--- Materials provided ---
────────
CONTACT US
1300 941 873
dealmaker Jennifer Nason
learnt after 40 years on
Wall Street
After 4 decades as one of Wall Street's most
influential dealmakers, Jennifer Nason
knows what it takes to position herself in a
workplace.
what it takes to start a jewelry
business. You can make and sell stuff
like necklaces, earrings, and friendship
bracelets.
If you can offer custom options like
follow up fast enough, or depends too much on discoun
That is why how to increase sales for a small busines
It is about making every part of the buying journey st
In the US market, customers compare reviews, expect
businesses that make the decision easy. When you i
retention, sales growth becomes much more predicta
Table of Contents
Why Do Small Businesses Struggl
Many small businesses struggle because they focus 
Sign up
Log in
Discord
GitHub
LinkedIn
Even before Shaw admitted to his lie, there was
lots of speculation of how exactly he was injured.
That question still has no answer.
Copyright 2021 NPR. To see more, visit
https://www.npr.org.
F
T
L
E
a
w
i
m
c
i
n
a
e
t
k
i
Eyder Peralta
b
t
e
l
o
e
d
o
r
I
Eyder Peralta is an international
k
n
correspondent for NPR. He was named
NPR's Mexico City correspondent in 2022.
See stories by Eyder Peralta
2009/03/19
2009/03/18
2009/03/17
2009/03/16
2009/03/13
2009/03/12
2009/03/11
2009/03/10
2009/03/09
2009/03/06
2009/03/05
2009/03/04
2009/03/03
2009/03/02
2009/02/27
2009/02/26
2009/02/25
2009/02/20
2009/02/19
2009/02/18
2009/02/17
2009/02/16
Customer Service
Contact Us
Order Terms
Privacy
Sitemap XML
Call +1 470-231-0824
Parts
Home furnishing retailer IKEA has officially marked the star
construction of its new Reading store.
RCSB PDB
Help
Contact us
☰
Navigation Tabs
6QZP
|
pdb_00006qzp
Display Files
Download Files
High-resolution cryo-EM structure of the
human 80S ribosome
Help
────────
--- What you are asked to do ---
Copy out every line of the entries where the string "Nason" shows up.

--- Output for this exercise ---
dealmaker Jennifer Nason
influential dealmakers, Jennifer Nason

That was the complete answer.